Death Rides a Hobby. Doubleday, 1939.
The Nasty Name Murders. Doubleday, 1939.
The Case of the Copy-Hook Killing. Dutton 1945.

   Howes was also the author of two non-series mysteries, Death on the Bridge (Doubleday, 1935) and The Callao Clue (Doubleday, 1936).

PostScript:  From Wikipedia: “Royce Bucknam Howes (January 3, 1901 – March 18, 1973) was a Pulitzer Prize–winning journalist and author who also published a biography of Edgar Guest and a number of crime novels. He worked for the Detroit Free Press from 1927–1966 and won the Pulitzer Prize in 1955 for an editorial on the cause of an unauthorized strike by an autoworkers local that idled 45,000 Chrysler workers.”

THE BACKWARD REVIEWER
William F. Deeck


ROBERT FINNEGAN Dan Banion

ROBERT FINNEGAN – The Lying Ladies. Simon and Schuster, hardcover, 1946. Bantam #351, paperback, May 1948.

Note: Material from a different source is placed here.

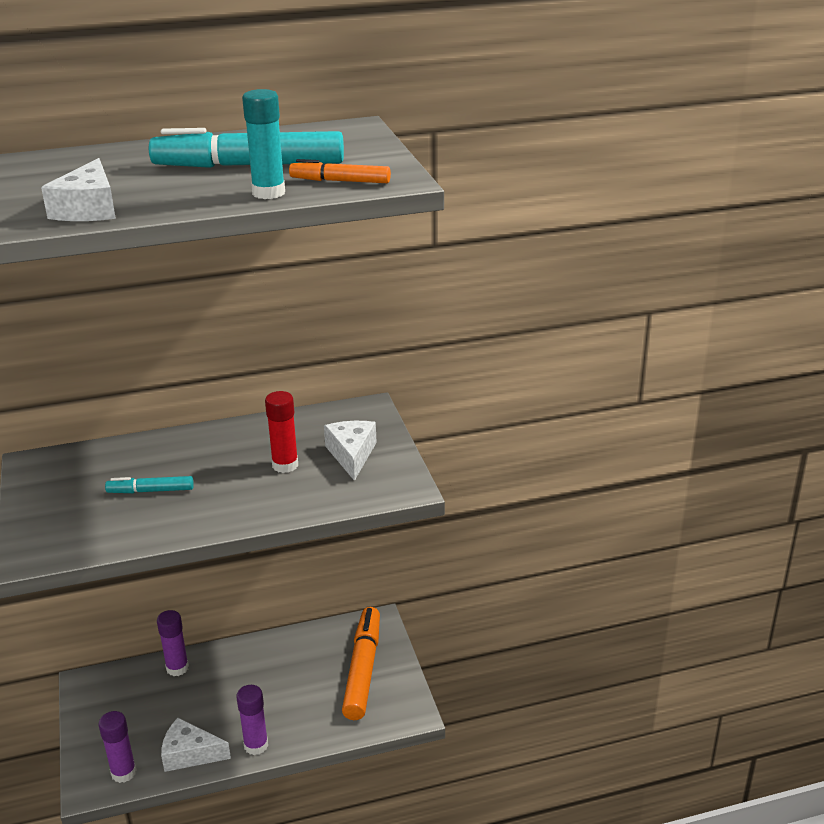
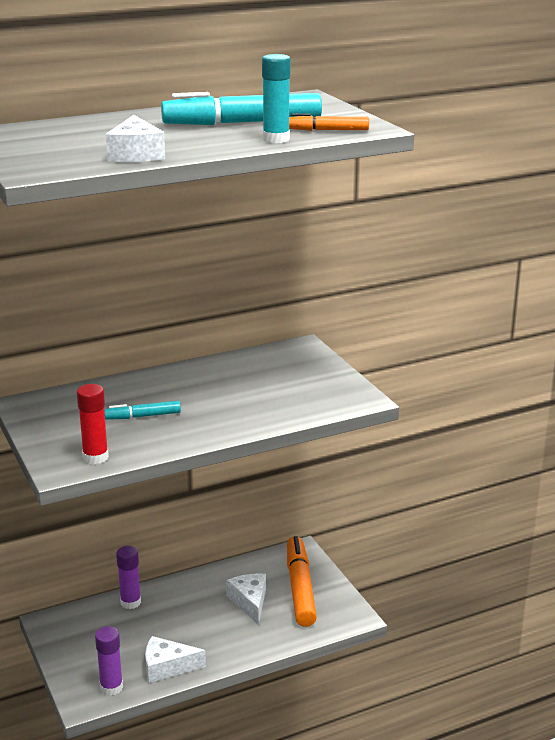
camera: 10 degrees left, 5 degrees down
(256, 745) = (225, 654): purple glue stick -> none
(285, 465) = (252, 390): red glue stick -> red glue stick (95, 457)
(351, 455) = (305, 379): white cheese -> white cheese (249, 602)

   Ah, the investigative reporter, out to report news in the hinterland, discovers a case of justice likely to go wrong. In this novel, the first by Finnegan (pseudonym of Paul William Ryan) featuring Dan Banion, Banion reveals corruption in government and the press, gets beaten about a bit, and finds out who murdered the maid of the wealthy Hibleys.

   You’ve read the same thing many times, but there’s nothing wrong with reading it again since Finnegan writes well and amusingly and creates some interesting characters. After you have read it, perhaps you can tell me why Finnegan used the pre-World War II time period in which to set the novel.

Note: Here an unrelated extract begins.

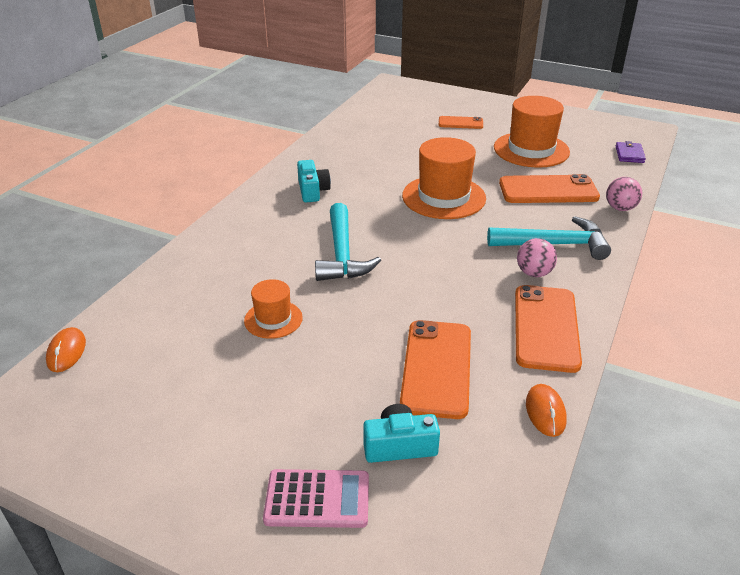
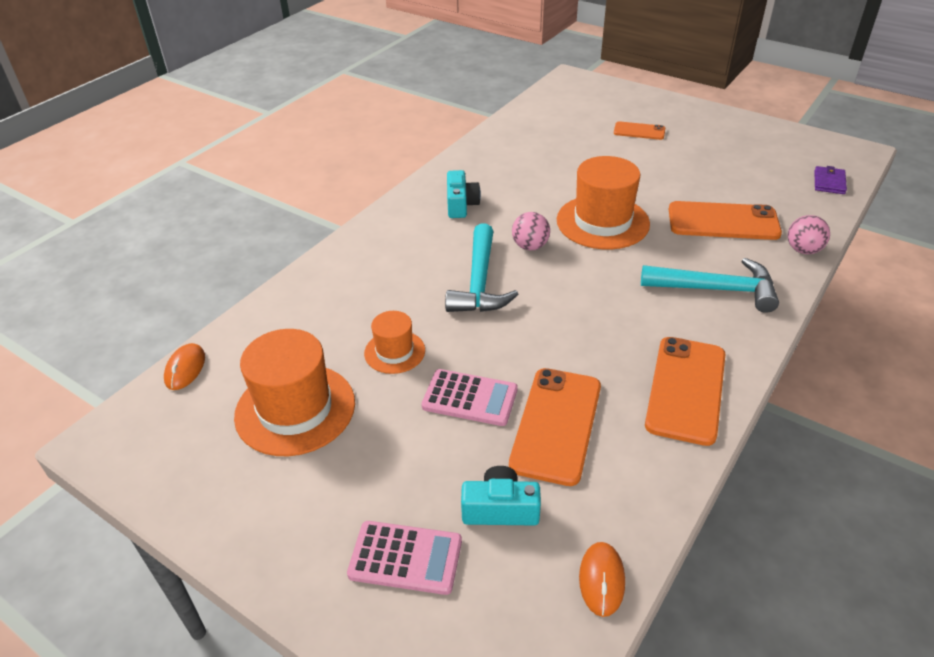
camera: 10 degrees right, 5 degrees up
(352, 353) = (470, 398): none -> pink calculator
(531, 150) = (714, 169): orange hat -> orange hat (295, 409)
(534, 273) = (686, 322): pink ball -> pink ball (530, 246)
(545, 412) = (665, 488): orange mouse -> orange mouse (601, 580)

— From The MYSTERY FANcier, Vol. 13, No. 1, Winter 1991.


The Dan Banion series —

   The Lying Ladies. Simon & Schuster, 1946.
   The Bandaged Nude. Simon & Schuster, 1946.

ROBERT FINNEGAN Dan Banion

   Many a Monster. Simon & Schuster, 1948.

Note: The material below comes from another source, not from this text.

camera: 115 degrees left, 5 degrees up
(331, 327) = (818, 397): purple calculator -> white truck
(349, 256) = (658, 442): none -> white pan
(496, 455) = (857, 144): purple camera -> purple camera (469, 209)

ROBERT FINNEGAN Dan Banion

A REVIEW BY DOUG GREENE:
   

R. T. CAMPBELL John Stubbs

R. T. CAMPBELL (Ruthven Todd) – Bodies in a Bookshop. John Westhouse, UK, hardcover, 1946. Dover, US, softcover, 1984.

   For bibliophiles, Bodies in a Bookshop is pure enjoyment. The first chapter is full of love for books, and later chapters have insights into book- and print-selling and collecting. The story is well-structured, often amusing, and fairly clued.

   What is most interesting to me, however, is the amateur detective, Professor John Stubbs. He is an imitation of Carr’s Sir Henry Merrivale, with a bit of Dr. Gideon Fell thrown in. Stubbs is called “the old man”; he drinks copious quantities of beer; he resembles “a caricature of G. K. Chesterton trying to look like Buddha”; and, like Fell, he has a “mop of gray hair” which falls over his forehead. When he is concentrating he “frowns at the point of his cigar.” If Stubbs’ appearance combines Merrivale and Fell, his speech and attitude are pure H. M.:

    “Look’ee here, son.”

    “I got the simple mind I have.”

    “The shockin’ cussedness of luck.”

    “Oi,” the old man sounded and looked furious, “What d’ye mean by goin’ round arrestin’ people wi’out consultin’ me?”

    “Look here,” he roared indignantly, “me, I got the scientific mind… Ye thunderin’ well know ye’re wrong.”

    “What do I get? ” He looked round at us with an expression that he was the worst treated man in the world. “Do I get any thanks? No! All they say is that I’ve tried all the possible answers and I’ve found the right one. They say I got luck. I say I got brains. Bah!”

   Even the “large and bland” Chief Inspector is a Carrian character. None of this works quite as well as Carr at his best, but I am busily trying to locate more adventures of Professor Stubbs.

— Reprinted from The Poisoned Pen, Vol. 6, No. 2, Winter 1984/85.

      The Prof. John Stubbs series —

Unholy Dying. Westhouse, 1945.

R. T. CAMPBELL John Stubbs

Adventure with a Goat. Westhouse, 1946.
Bodies in a Bookshop. Westhouse, 1946.
The Death Cap. Westhouse, 1946.
Death for Madame. Westhouse, 1946.
Swing Low, Swing Death. Westhouse, 1946.
Take Thee a Sharp Knife. Westhouse, 1946.

   Only the first and third of these have been published in the US, both in paperback by Dover Books. Campbell also wrote one non-Stubbs mystery: Apollo Wore a Wig (Westhouse, 1946). Other than the two reprinted in the US, Campbell’s detective fiction appears to be nearly impossible to obtain.